Jordan Baseman, Cove Park residency
Jordan Baseman has been awarded a residency with Cove Park, located on 50 acres of unspoilt hillside overlooking Loch Long on Scotland’s west coast. He will be in residence mid-August to mid-September. Founded in 1999, Cove Park’s residency programme actively responds to the diversity of contemporary artistic practice in all the art forms, whether performing or visual arts, crafts, literature or music. Their interdisciplinary programmes, for both individuals and collaborating groups, offer time, space and freedom to make new work and to find new ways of working.
Michael Curran, Susan Sontag
Michael Curran in collaboration with artist Joe Walsh and musician George McFall to produce a video for Dominic Waxing Lyricals song Susan Sontag. The video uses the card game Fish to explore narrative and interpretation – alluding to Sontag’s seminal text – Against Interpretation. ‘To interpret is to impoverish, to deplete the world – in order to set up a shadow world of meanings.’
Anne Bean, WE ARE THE SPACE, Liverpool Hope University, Liverpool, 21 April 2017
Anne Bean will present a performance titled WE ARE THE SPACE as part of the two-day conference Sacred Places: Performances, Politics and Ecologies. A Multidisciplinary Perspective. The conference is aimed at investigating the actuality of sacred places in contemporary society; their practices and performances, politics and ecologies, from the perspective of Performance Studies. This event is part of the ongoing research project of Liverpool Hope University’s Research Cluster ‘Cartographies of Belonging’, and the first of a series of activities designed to create a web of networks that examine and redefine the terms of human agency in relation to the environment, at both a micro- and macrocosmic level.
Anne Bean, Emit: A Dialogue Through Time, Coleman Project Space, London, 18 March – 9 April 2017, performance and talk 9 April 2017

Anne Bean, Touching the cure of wounds with the powder of affinity, 1976. Image courtesy of the artist.

### TASK LIST:
A. From the excerpted text, rewrite the passage starting with "Jordan Baseman, Cove" and going on through "ways of working.", renaming "residency" as "fellowship" wherever it occurs.
B. Answer these questions from the excerpted text.
(i) In what year was Cove Park's residency programme founded?
(ii) What card game does the video for the song Susan Sontag use?
(iii) On what date will Anne Bean present WE ARE THE SPACE at Liverpool Hope University?
The listing that comes next has nothing to do with the excerpted text.

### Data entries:
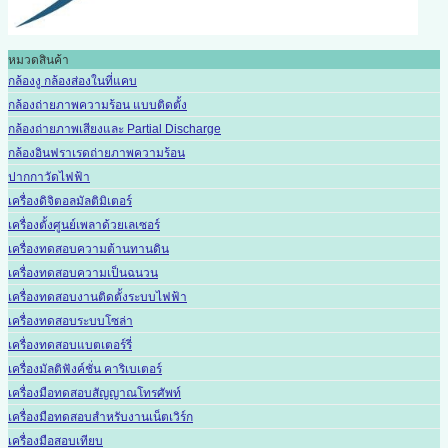
หมวดสินค้า
กล้องงู กล้องส่องในที่แคบ
กล้องถ่ายภาพความร้อน แบบติดตั้ง
กล้องถ่ายภาพเสียงและ Partial Discharge
กล้องอินฟราเรดถ่ายภาพความร้อน
ปากกาวัดไฟฟ้า
เครื่องดิจิตอลมัลติมิเตอร์
เครื่องตั้งศูนย์เพลาด้วยเลเซอร์
เครื่องทดสอบความต้านทานดิน
เครื่องทดสอบความเป็นฉนวน
เครื่องทดสอบงานติดตั้งระบบไฟฟ้า
เครื่องทดสอบระบบโซล่า
เครื่องทดสอบแบตเตอร์รี่
เครื่องมัลติฟังค์ชั่น คาริเบเตอร์
เครื่องมือทดสอบสัญญาณโทรศัพท์
เครื่องมือทดสอบสำหรับงานเน็ตเวิร์ก
เครื่องมือสอบเทียบ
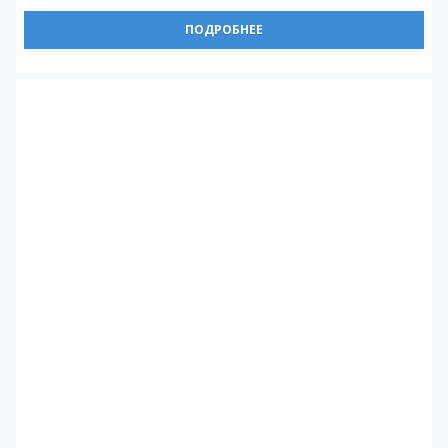
ПОДРОБНЕЕ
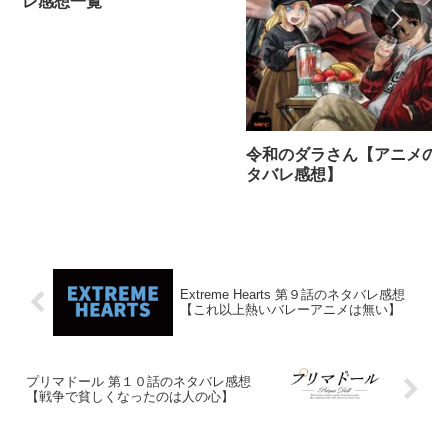
レ感想一覧
令和のダラさん【アニメの
タバレ感想】
Extreme Hearts 第９話のネタバレ感想
【これ以上熱いバレーアニメは無い】
プリマドール 第１０話のネタバレ感想
【戦争で貧しくなったのは人の心】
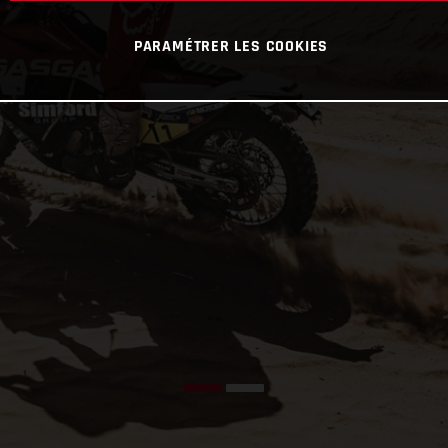
PARAMÉTRER LES COOKIES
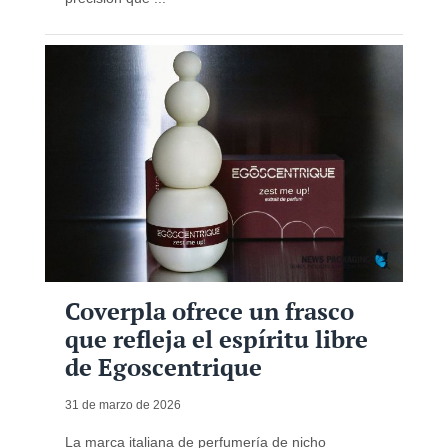
Coverpla ofrece un frasco
que refleja el espíritu libre
de Egoscentrique
31 de marzo de 2026
La marca italiana de perfumería de nicho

### TASK RESPONSES:
A.
Jordan Baseman, Cove Park fellowship
Jordan Baseman has been awarded a fellowship with Cove Park, located on 50 acres of unspoilt hillside overlooking Loch Long on Scotland’s west coast. He will be in residence mid-August to mid-September. Founded in 1999, Cove Park’s fellowship programme actively responds to the diversity of contemporary artistic practice in all the art forms, whether performing or visual arts, crafts, literature or music. Their interdisciplinary programmes, for both individuals and collaborating groups, offer time, space and freedom to make new work and to find new ways of working.

B.
(i) 1999
(ii) Fish
(iii) 21 April 2017